══ Entries shown ══

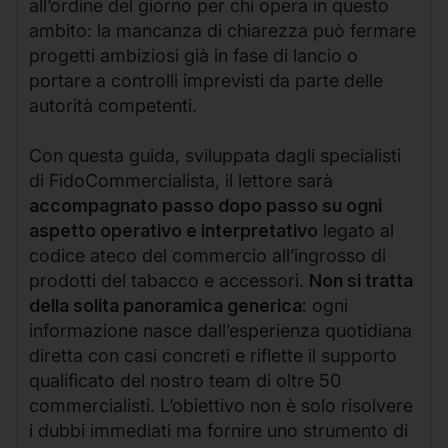
all’ordine del giorno per chi opera in questo
ambito: la mancanza di chiarezza può fermare
progetti ambiziosi già in fase di lancio o
portare a controlli imprevisti da parte delle
autorità competenti.
Con questa guida, sviluppata dagli specialisti
di FidoCommercialista, il lettore sarà
accompagnato passo dopo passo su ogni
aspetto operativo e interpretativo
legato al
codice ateco del commercio all’ingrosso di
prodotti del tabacco e accessori.
Non si tratta
della solita panoramica generica:
ogni
informazione nasce dall’esperienza quotidiana
diretta con casi concreti e riflette il supporto
qualificato del nostro team di oltre 50
commercialisti. L’obiettivo non è solo risolvere
i dubbi immediati ma fornire uno strumento di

═══

Your assignment> Reproduce the text of the material above line for line, without changing a word, and leave the pictures out.

Exercise result>
all’ordine del giorno per chi opera in questo
ambito: la mancanza di chiarezza può fermare
progetti ambiziosi già in fase di lancio o
portare a controlli imprevisti da parte delle
autorità competenti.
Con questa guida, sviluppata dagli specialisti
di FidoCommercialista, il lettore sarà
accompagnato passo dopo passo su ogni
aspetto operativo e interpretativo
legato al
codice ateco del commercio all’ingrosso di
prodotti del tabacco e accessori.
Non si tratta
della solita panoramica generica:
ogni
informazione nasce dall’esperienza quotidiana
diretta con casi concreti e riflette il supporto
qualificato del nostro team di oltre 50
commercialisti. L’obiettivo non è solo risolvere
i dubbi immediati ma fornire uno strumento di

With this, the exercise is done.